◆ SUPPLIED RECORDS:
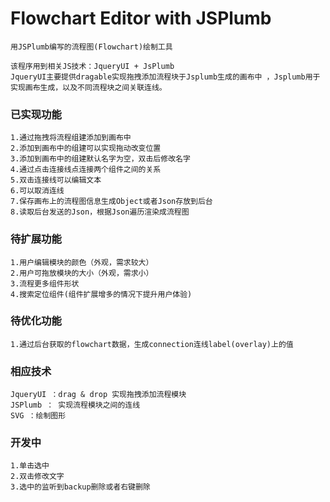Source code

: # Flowchart Editor with JSPlumb
    用JSPlumb编写的流程图(Flowchart)绘制工具

    该程序用到相关JS技术：JqueryUI + JsPlumb
    JqueryUI主要提供dragable实现拖拽添加流程块于Jsplumb生成的画布中 ，Jsplumb用于实现画布生成，以及不同流程块之间关联连线。

### 已实现功能
    1.通过拖拽将流程组建添加到画布中
    2.添加到画布中的组建可以实现拖动改变位置
    3.添加到画布中的组建默认名字为空，双击后修改名字
    4.通过点击连接线点连接两个组件之间的关系
    5.双击连接线可以编辑文本
    6.可以取消连线
    7.保存画布上的流程图信息生成Object或者Json存放到后台
    8.读取后台发送的Json，根据Json遍历渲染成流程图

### 待扩展功能
    1.用户编辑模块的颜色（外观，需求较大）
    2.用户可拖放模块的大小（外观，需求小）
    3.流程更多组件形状  
    4.搜索定位组件(组件扩展增多的情况下提升用户体验)

### 待优化功能
    1.通过后台获取的flowchart数据，生成connection连线label(overlay)上的值

### 相应技术
    JqueryUI ：drag & drop 实现拖拽添加流程模块  
    JSPlumb ： 实现流程模块之间的连线
    SVG ：绘制图形

### 开发中
    1.单击选中
    2.双击修改文字
    3.选中的监听到backup删除或者右键删除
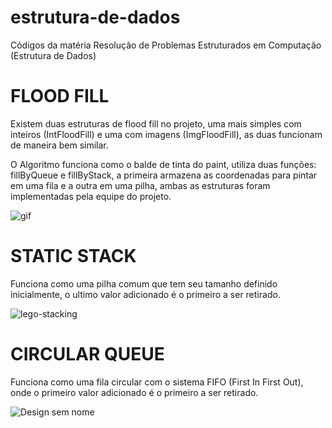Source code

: # estrutura-de-dados
Códigos da matéria Resolução de Problemas Estruturados em Computação (Estrutura de Dados)

# FLOOD FILL
Existem duas estruturas de flood fill no projeto, uma mais simples com inteiros (IntFloodFill) e uma com imagens (ImgFloodFill), as duas funcionam de maneira bem similar.

O Algoritmo funciona como o balde de tinta do paint, utiliza duas funções: fillByQueue e fillByStack, a primeira armazena as coordenadas para pintar em uma fila e a outra em uma pilha, ambas as estruturas foram implementadas pela equipe do projeto.

![gif](https://github.com/gabrielcoffee/estrutura-de-dados/assets/60583301/2b46baba-f0af-48e8-83b7-ba0b03a439c2)

# STATIC STACK
Funciona como uma pilha comum que tem seu tamanho definido inicialmente, o ultimo valor adicionado é o primeiro a ser retirado.

![lego-stacking](https://github.com/gabrielcoffee/estrutura-de-dados/assets/60583301/4ab8bc63-c762-4e7b-a518-3e65bdcfbe7f)


# CIRCULAR QUEUE
Funciona como uma fila circular com o sistema FIFO (First In First Out), onde o primeiro valor adicionado é o primeiro a ser retirado.

![Design sem nome](https://github.com/gabrielcoffee/estrutura-de-dados/assets/60583301/65fb78cf-3853-4255-ab26-b2385117dabd)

◆ ABOUT THIS TASK: Please rewrite the records above, changing every "Source code" to "Source listing" and leaving everything else unchanged. Omit the pictures from your answer.

◆ SOLUTION:
Source listing

: # Flowchart Editor with JSPlumb
    用JSPlumb编写的流程图(Flowchart)绘制工具

    该程序用到相关JS技术：JqueryUI + JsPlumb
    JqueryUI主要提供dragable实现拖拽添加流程块于Jsplumb生成的画布中 ，Jsplumb用于实现画布生成，以及不同流程块之间关联连线。

### 已实现功能
    1.通过拖拽将流程组建添加到画布中
    2.添加到画布中的组建可以实现拖动改变位置
    3.添加到画布中的组建默认名字为空，双击后修改名字
    4.通过点击连接线点连接两个组件之间的关系
    5.双击连接线可以编辑文本
    6.可以取消连线
    7.保存画布上的流程图信息生成Object或者Json存放到后台
    8.读取后台发送的Json，根据Json遍历渲染成流程图

### 待扩展功能
    1.用户编辑模块的颜色（外观，需求较大）
    2.用户可拖放模块的大小（外观，需求小）
    3.流程更多组件形状  
    4.搜索定位组件(组件扩展增多的情况下提升用户体验)

### 待优化功能
    1.通过后台获取的flowchart数据，生成connection连线label(overlay)上的值

### 相应技术
    JqueryUI ：drag & drop 实现拖拽添加流程模块  
    JSPlumb ： 实现流程模块之间的连线
    SVG ：绘制图形

### 开发中
    1.单击选中
    2.双击修改文字
    3.选中的监听到backup删除或者右键删除
Source listing

: # estrutura-de-dados
Códigos da matéria Resolução de Problemas Estruturados em Computação (Estrutura de Dados)

# FLOOD FILL
Existem duas estruturas de flood fill no projeto, uma mais simples com inteiros (IntFloodFill) e uma com imagens (ImgFloodFill), as duas funcionam de maneira bem similar.

O Algoritmo funciona como o balde de tinta do paint, utiliza duas funções: fillByQueue e fillByStack, a primeira armazena as coordenadas para pintar em uma fila e a outra em uma pilha, ambas as estruturas foram implementadas pela equipe do projeto.

![gif](https://github.com/gabrielcoffee/estrutura-de-dados/assets/60583301/2b46baba-f0af-48e8-83b7-ba0b03a439c2)

# STATIC STACK
Funciona como uma pilha comum que tem seu tamanho definido inicialmente, o ultimo valor adicionado é o primeiro a ser retirado.

![lego-stacking](https://github.com/gabrielcoffee/estrutura-de-dados/assets/60583301/4ab8bc63-c762-4e7b-a518-3e65bdcfbe7f)


# CIRCULAR QUEUE
Funciona como uma fila circular com o sistema FIFO (First In First Out), onde o primeiro valor adicionado é o primeiro a ser retirado.

![Design sem nome](https://github.com/gabrielcoffee/estrutura-de-dados/assets/60583301/65fb78cf-3853-4255-ab26-b2385117dabd)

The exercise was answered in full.